Lamentando os danos impostos aos comerciantes pelas restrições de funcionamento, o advogado especialista em Direito Constitucional, Antônio Augusto Genelhu Júnior, do Escritório Genelhu Advogados, também considera a legislação municipal inconstitucional.

“Segundo decisão recente do STF, o município somente poderia fazer ajustes à determinação da norma estadual, a fim de atender necessidade local, se fosse capaz de justificar determinada opção como a mais adequada para a saúde pública, em razão do pacto federativo na repartição de competências legislativas comum administrativa e concorrente.”

Na avaliação do advogado empresarial Eduardo Sarlo, cabe ao Estado arguir a inconstitucionalidade de lei municipal, fazendo a mesma “cair” para que assim possa exercer o seu poder regulamentar e poder de polícia. "Até lá, penso que os comerciantes não podem ser punidos, pois estão cumprindo as normas emanados de um poder público competente para regulamentar abertura e fechamento de negócios urbanos."

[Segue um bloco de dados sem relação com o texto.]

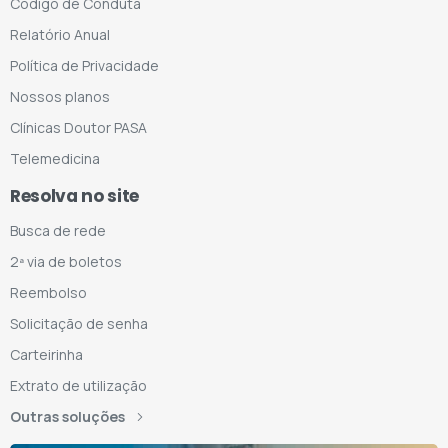
Código de Conduta
Relatório Anual
Política de Privacidade
Nossos planos
Clínicas Doutor PASA
Telemedicina
Resolva no site
Busca de rede
2ª via de boletos
Reembolso
Solicitação de senha
Carteirinha
Extrato de utilização
Outras soluções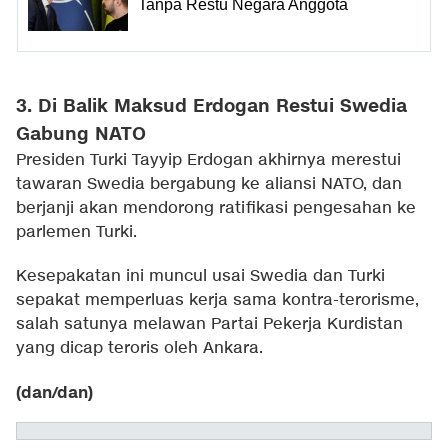
Tanpa Restu Negara Anggota
3. Di Balik Maksud Erdogan Restui Swedia
Gabung NATO
Presiden Turki Tayyip Erdogan akhirnya merestui
tawaran Swedia bergabung ke aliansi NATO, dan
berjanji akan mendorong ratifikasi pengesahan ke
parlemen Turki.
Kesepakatan ini muncul usai Swedia dan Turki
sepakat memperluas kerja sama kontra-terorisme,
salah satunya melawan Partai Pekerja Kurdistan
yang dicap teroris oleh Ankara.
(dan/dan)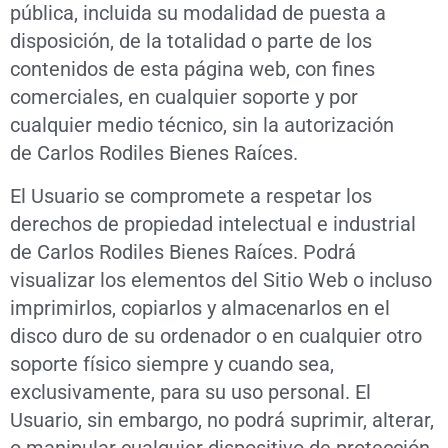
pública, incluida su modalidad de puesta a
disposición, de la totalidad o parte de los
contenidos de esta página web, con fines
comerciales, en cualquier soporte y por
cualquier medio técnico, sin la autorización
de Carlos Rodiles Bienes Raíces.
El Usuario se compromete a respetar los
derechos de propiedad intelectual e industrial
de Carlos Rodiles Bienes Raíces. Podrá
visualizar los elementos del Sitio Web o incluso
imprimirlos, copiarlos y almacenarlos en el
disco duro de su ordenador o en cualquier otro
soporte físico siempre y cuando sea,
exclusivamente, para su uso personal. El
Usuario, sin embargo, no podrá suprimir, alterar,
o manipular cualquier dispositivo de protección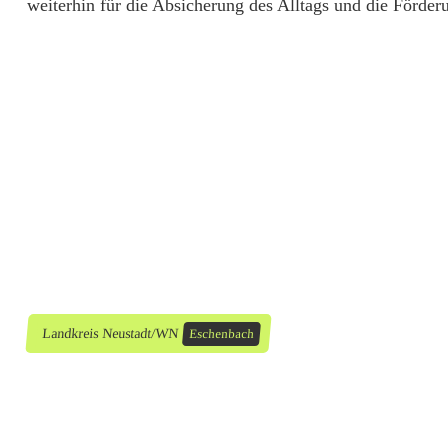
weiterhin für die Absicherung des Alltags und die Förder
e
Landkreis Neustadt/WN
Eschenbach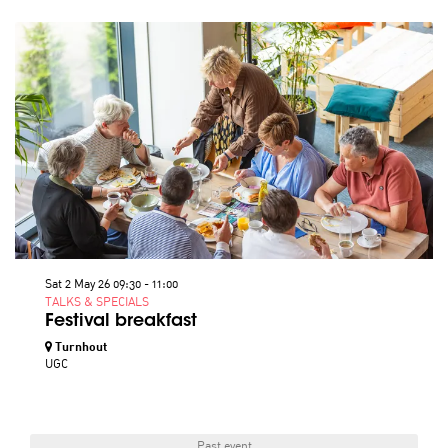
Sat 2 May 26
09:30 - 11:00
TALKS & SPECIALS
Festival breakfast
Turnhout
UGC
Past event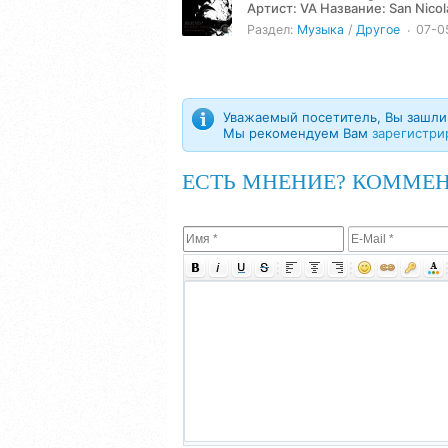
Артист: VA Название: San Nicolas & Analog Bluff - Black Haze (2024) Жанр: Techno Год: 2024
Количество треков: 2...
Раздел:
Музыка
/
Другое
07-0
Уважаемый посетитель, Вы зашли 
Мы рекомендуем Вам
зарегистри
ЕСТЬ МНЕНИЕ? КОММЕН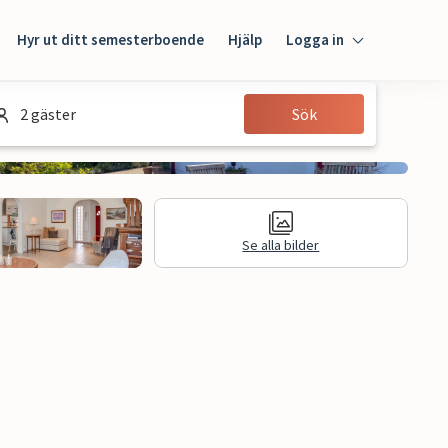
Hyr ut ditt semesterboende
Hjälp
Logga in
Logga in
2 gäster
Sök
Gäst
Husägare
Se alla bilder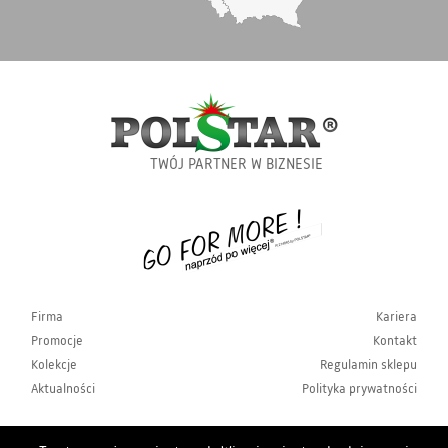
TWÓJ PARTNER W BIZNESIE
Firma
Kariera
Promocje
Kontakt
Kolekcje
Regulamin sklepu
Aktualności
Polityka prywatności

CONFIRA AS REGRAS DO GOVERNO ESTADUAL

  • 01

    RESTAURANTES E BARES - RISCO BAIXO

    Os estabelecimentos dos municípios classificados como risco baixo podem funcionar sem restrição de horário e dia da semana, desde que respeitados o distanciamento em filas e a presença de um cliente a cada 10 metros quadrados.

  • 02

    COMÉRCIO - RISCO MODERADO

    As lojas de rua e de centros comerciais podem ser abertas aos sábados, das 9h às 15h e, durante a semana, das 10h às 16h. O distanciamento social em fila e o limite do número de clientes conforme o espaço físico seguem as mesmas regras do risco baixo.

  • 03

    SHOPPINGS - RISCO MODERADO

    Os estabelecimentos também estão liberados para funcionar aos sábados, mantendo o horário que é adotado durante a semana, do meio-dia às 20h. Os restaurantes da praça de alimentação têm funcionamento autorizado até as 18h durante todos os dias, incluindo o domingo. O acesso de crianças até 12 anos continua proibido.

  • 04

    RESTAURANTES E BARES - RISCO MODERADO

    Os restaurantes estão liberados para funcionar todos os dias da semana, até as 18 horas. Já os bares continuam proibidos, a não ser aqueles que têm registro de bar e restaurante e consigam cumprir, entre outras orientações, distanciamento mínimo de dois metros entre as mesas para receber a clientela.

  • 05

    ACADEMIAS - RISCO MODERADO

    Atividades aeróbicas individuais são liberadas, mas deve ser respeitado o distanciamento de quatro metros entre os usuários.

  • 06

    COMÉRCIO - RISCO ALTO

    As atividades comerciais funcionam de segunda a sexta-feira, das 10h às 16h. Nos municípios com até 70 mil habitantes, há a possibilidade de abertura também aos sábados, das 9h às 15h. Contudo, o funcionamento só pode ocorrer ao longo de cinco dias e o comerciante deverá escolher se abre na segunda ou no final de semana.

  • 07

    SHOPPINGS - RISCO ALTO

    O funcionamento dos shoppings permanece restrito aos dias da semana, do meio-dia às 20h. A flexibilização foi concedida para os restaurantes das praças de alimentação, que podem abrir também aos sábados, até as 18h.

  • 08

    BARES E RESTAURANTES - RISCO ALTO

    O funcionamento de restaurantes foi ampliado para os sábados, até as 18h. Bares continuam proibidos.

  • 09

    ORIENTAÇÕES GERAIS

    Independentemente da classificação de risco do município, algumas orientações valem para todos os segmentos, tais como a obrigatoriedade do uso de máscaras e a disponibilização de álcool em gel para os funcionários e os clientes, bem como respeito a todas as medidas sanitárias estabelecidas pela Secretaria de Estado da Saúde (Sesa).